Given the nature of the play, director William Carden draws fine performances from the two actresses though his sense of pace and timing may strike some as too slick. He makes little use of the front quarter of the Tom Paterson stage, so that I would recommend sitting in the side seats rather than in the centre section unless you don't mind being rather far from the action.
If your goal in seeing Collected Stories is to see an intellectually stimulating recent American play, you will be disappointed. If, however, your main goal is to see Uta Hagen on stage while she is still fit enough for a full-length role, then do so by all means. Seeing her have such command now even with an unprojected voice will make you wish you could have seen her in her famous roles of the 1960s and '70s.
©2000 Christopher Hoile
If I didn't know from the programme, I would have thought that Elizabeth Rex, the new play by Timothy Findley written in collaboration with Paul Thompson, was actually a revival of some imitation Peter Shaffer play of 20 or 30 years ago. As in Amadeus the play is in the form of an old artist remembering an incident from the past, Salieri in Shaffer, Shakespeare in Findley. As in The Royal Hunt of the Sun, the focus is a frank but improbable discussion between a person in authority and a person without power, Pizarro and the Inca Atahualpa in Shaffer, Elizabeth I and an actor in Findley. In both cases the person in authority learns something important about life from the other. Both Shaffer and Findley write about the roles we inherit and roles we wish we could play. Both aim their works at a middle-brow audience by double-underlining any symbolism or allusions to make sure we get them. I felt not only that I was not seeing a new work but one that was already dated, since so much of the territory of the play had already been covered by others.

(Information supplied):
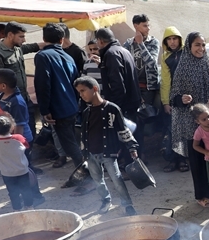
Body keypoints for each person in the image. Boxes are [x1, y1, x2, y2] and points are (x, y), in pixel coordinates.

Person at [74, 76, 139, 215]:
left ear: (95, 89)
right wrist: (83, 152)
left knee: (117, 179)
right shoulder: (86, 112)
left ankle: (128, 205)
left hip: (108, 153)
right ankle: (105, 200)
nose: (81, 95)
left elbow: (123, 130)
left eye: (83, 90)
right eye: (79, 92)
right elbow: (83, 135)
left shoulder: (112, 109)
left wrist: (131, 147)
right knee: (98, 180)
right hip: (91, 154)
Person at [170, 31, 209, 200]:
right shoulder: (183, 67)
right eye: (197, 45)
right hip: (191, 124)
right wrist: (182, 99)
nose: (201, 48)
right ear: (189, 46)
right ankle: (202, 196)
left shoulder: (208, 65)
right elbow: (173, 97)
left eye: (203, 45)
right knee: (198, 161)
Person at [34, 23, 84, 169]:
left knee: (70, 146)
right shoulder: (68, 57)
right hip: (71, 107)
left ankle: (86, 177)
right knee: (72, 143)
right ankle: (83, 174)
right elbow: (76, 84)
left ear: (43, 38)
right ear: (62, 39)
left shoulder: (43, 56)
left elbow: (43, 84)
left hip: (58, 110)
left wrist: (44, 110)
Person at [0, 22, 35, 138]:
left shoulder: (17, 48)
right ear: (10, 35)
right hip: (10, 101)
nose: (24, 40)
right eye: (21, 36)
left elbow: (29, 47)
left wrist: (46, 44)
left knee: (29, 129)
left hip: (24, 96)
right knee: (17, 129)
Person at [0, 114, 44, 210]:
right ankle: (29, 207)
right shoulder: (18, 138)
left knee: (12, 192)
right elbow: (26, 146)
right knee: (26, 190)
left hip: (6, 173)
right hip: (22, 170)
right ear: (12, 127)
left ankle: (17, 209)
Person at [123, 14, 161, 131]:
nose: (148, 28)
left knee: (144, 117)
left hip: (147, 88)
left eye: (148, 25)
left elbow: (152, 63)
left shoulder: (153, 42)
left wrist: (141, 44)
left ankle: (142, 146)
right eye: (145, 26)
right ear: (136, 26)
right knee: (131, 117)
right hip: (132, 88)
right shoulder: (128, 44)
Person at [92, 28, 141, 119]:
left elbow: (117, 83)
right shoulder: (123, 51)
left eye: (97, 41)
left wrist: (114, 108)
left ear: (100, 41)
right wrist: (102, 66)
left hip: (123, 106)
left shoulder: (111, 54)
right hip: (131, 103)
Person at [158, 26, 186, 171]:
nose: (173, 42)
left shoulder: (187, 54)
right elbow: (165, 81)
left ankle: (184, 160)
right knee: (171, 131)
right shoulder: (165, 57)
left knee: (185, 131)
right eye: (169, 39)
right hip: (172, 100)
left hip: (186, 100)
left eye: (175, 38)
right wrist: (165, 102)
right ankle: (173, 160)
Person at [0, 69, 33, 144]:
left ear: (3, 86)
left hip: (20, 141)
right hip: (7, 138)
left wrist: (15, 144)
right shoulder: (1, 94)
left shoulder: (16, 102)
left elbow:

--

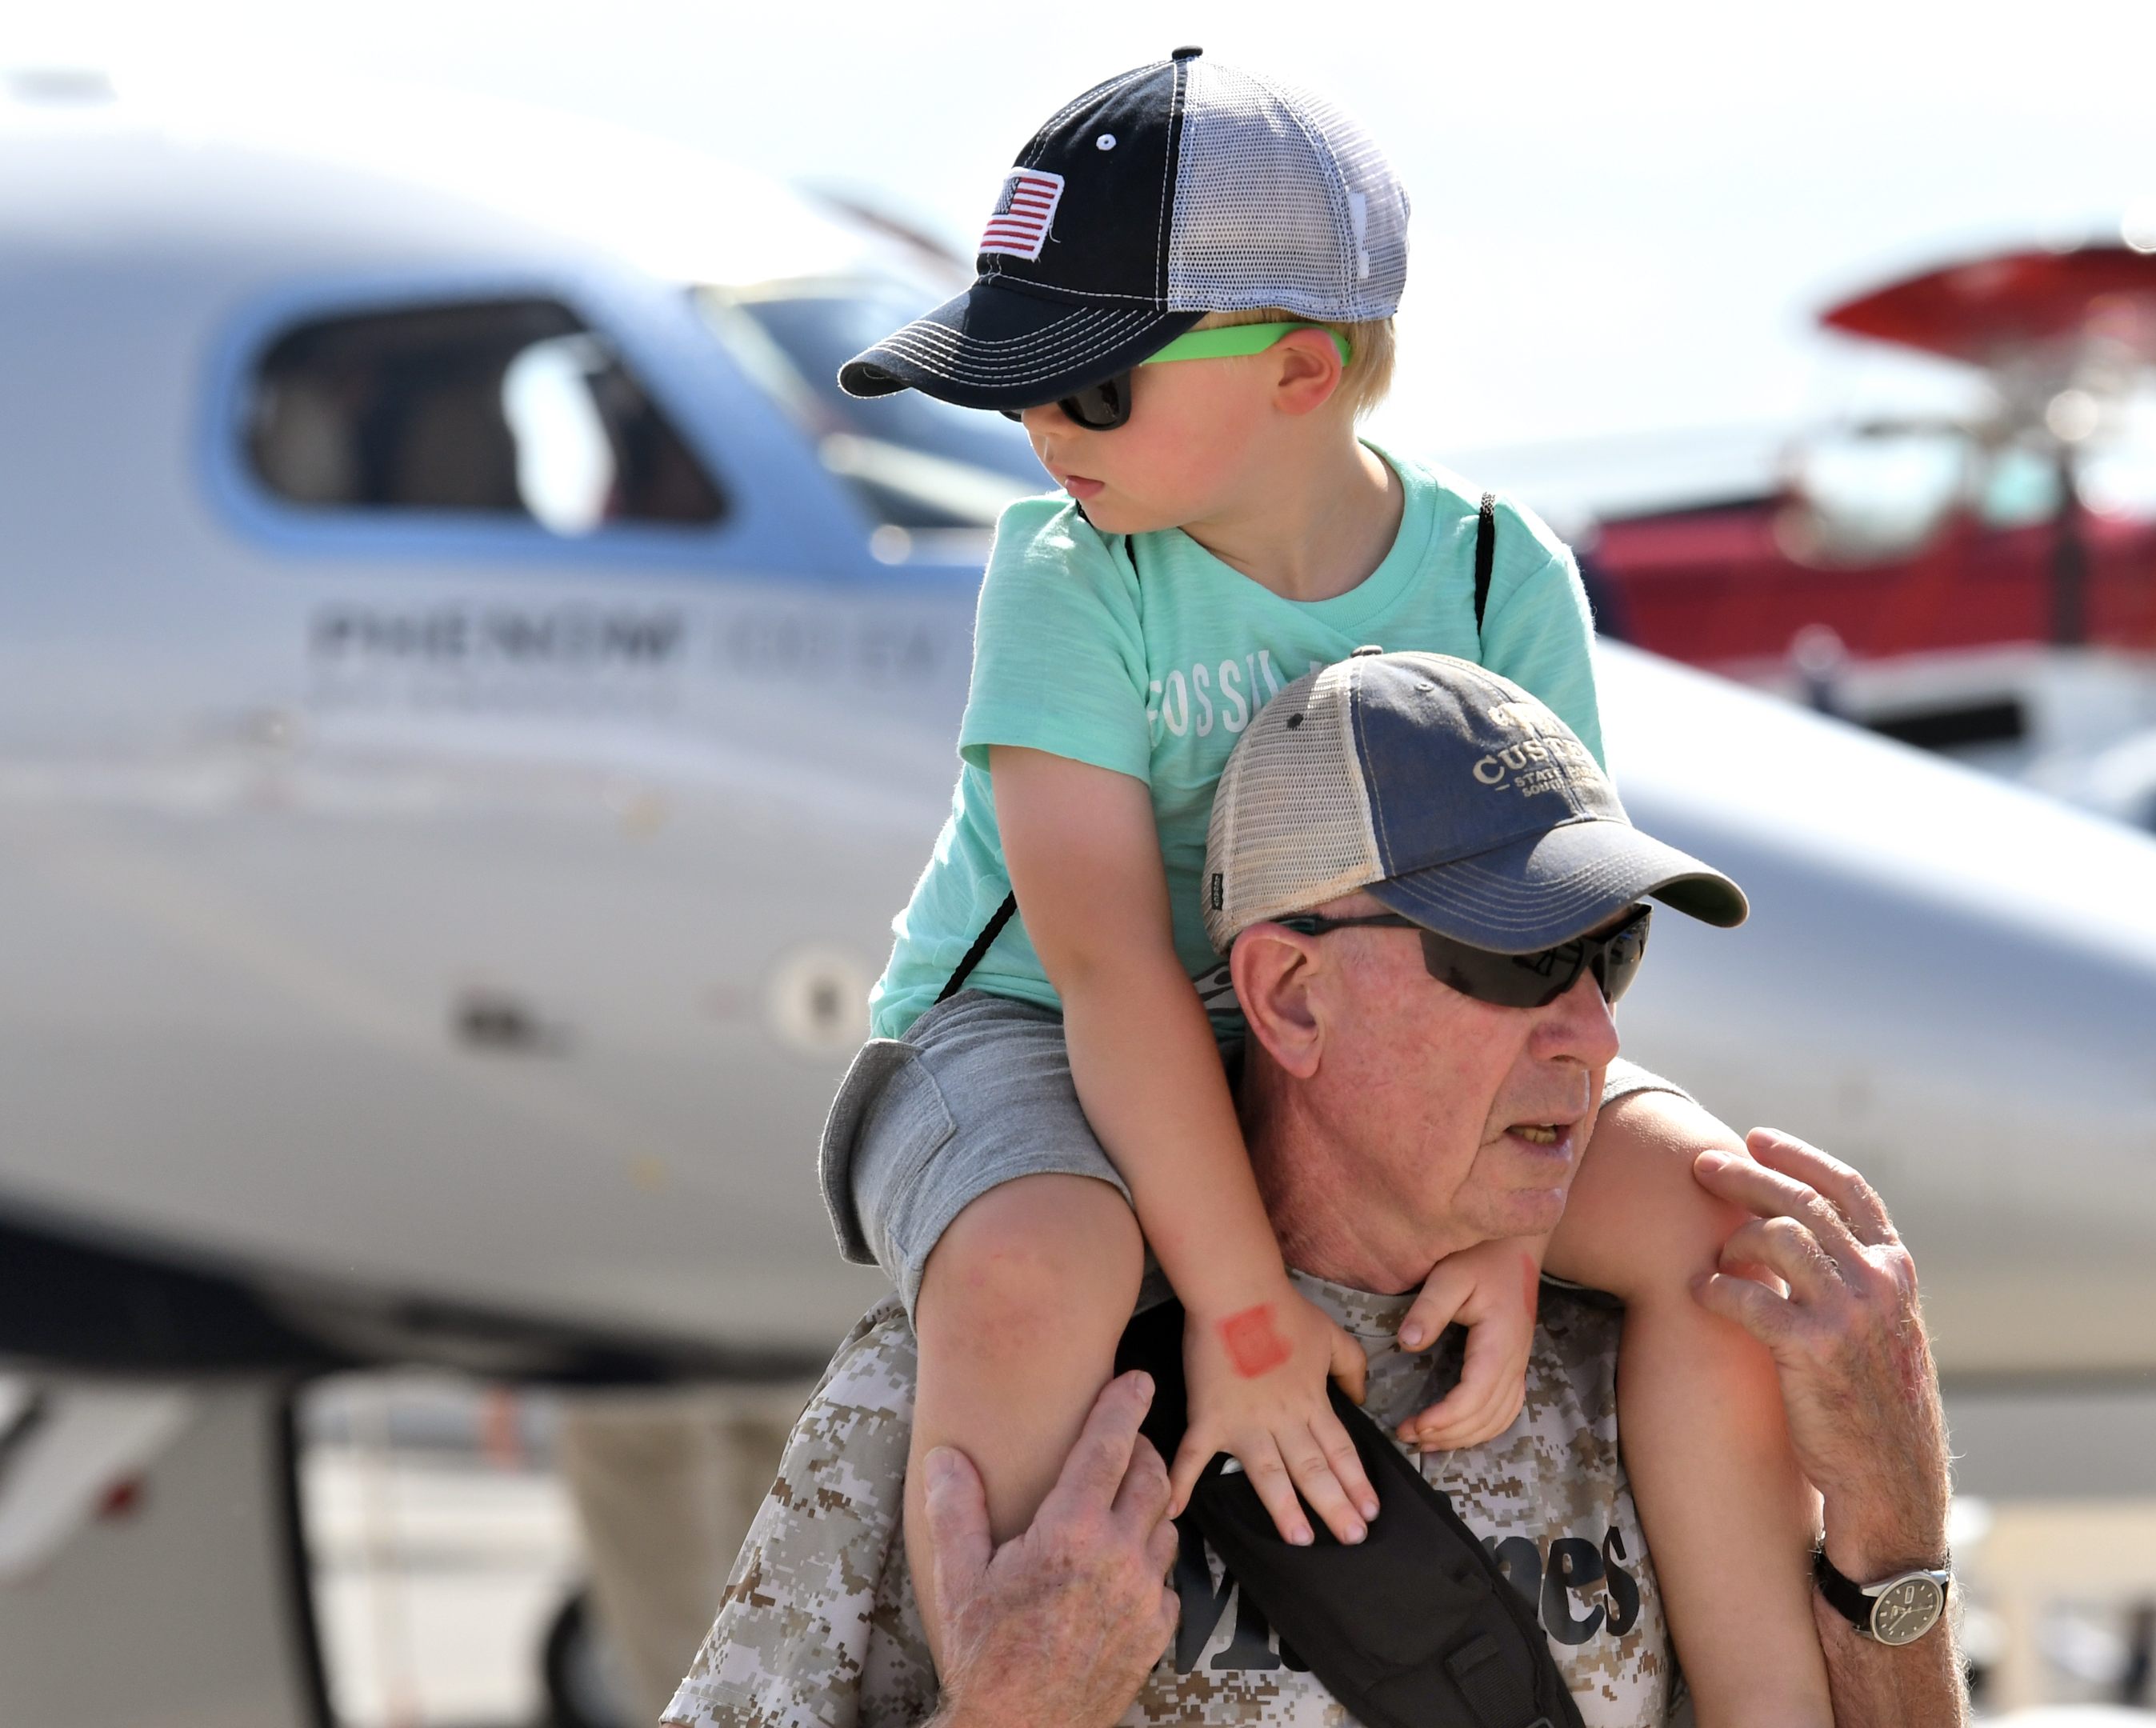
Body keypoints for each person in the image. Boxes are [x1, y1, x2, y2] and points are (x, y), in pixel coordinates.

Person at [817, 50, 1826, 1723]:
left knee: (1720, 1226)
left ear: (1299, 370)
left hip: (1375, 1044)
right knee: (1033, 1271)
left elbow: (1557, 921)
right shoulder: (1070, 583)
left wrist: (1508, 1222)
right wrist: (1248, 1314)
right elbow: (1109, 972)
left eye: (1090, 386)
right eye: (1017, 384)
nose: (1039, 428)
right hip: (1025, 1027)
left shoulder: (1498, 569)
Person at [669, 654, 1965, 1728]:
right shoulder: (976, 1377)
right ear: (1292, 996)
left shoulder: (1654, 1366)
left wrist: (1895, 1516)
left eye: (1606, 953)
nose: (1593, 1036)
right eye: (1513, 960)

(Questions):
a - From the theater review, reproduce word for word the part that opens with the words containing "Given the nature" and closes with "from the action.".
b - Answer these questions using the theater review:
(i) Which stage's front quarter does director William Carden make little use of?
(ii) Who wrote Elizabeth Rex in collaboration with Paul Thompson?
(iii) In Amadeus, which old artist remembers an incident from the past?

(Answers to the exercise):
a -
Given the nature of the play, director William Carden draws fine performances from the two actresses though his sense of pace and timing may strike some as too slick. He makes little use of the front quarter of the Tom Paterson stage, so that I would recommend sitting in the side seats rather than in the centre section unless you don't mind being rather far from the action.

b -
(i) The Tom Paterson stage.
(ii) Timothy Findley.
(iii) Salieri.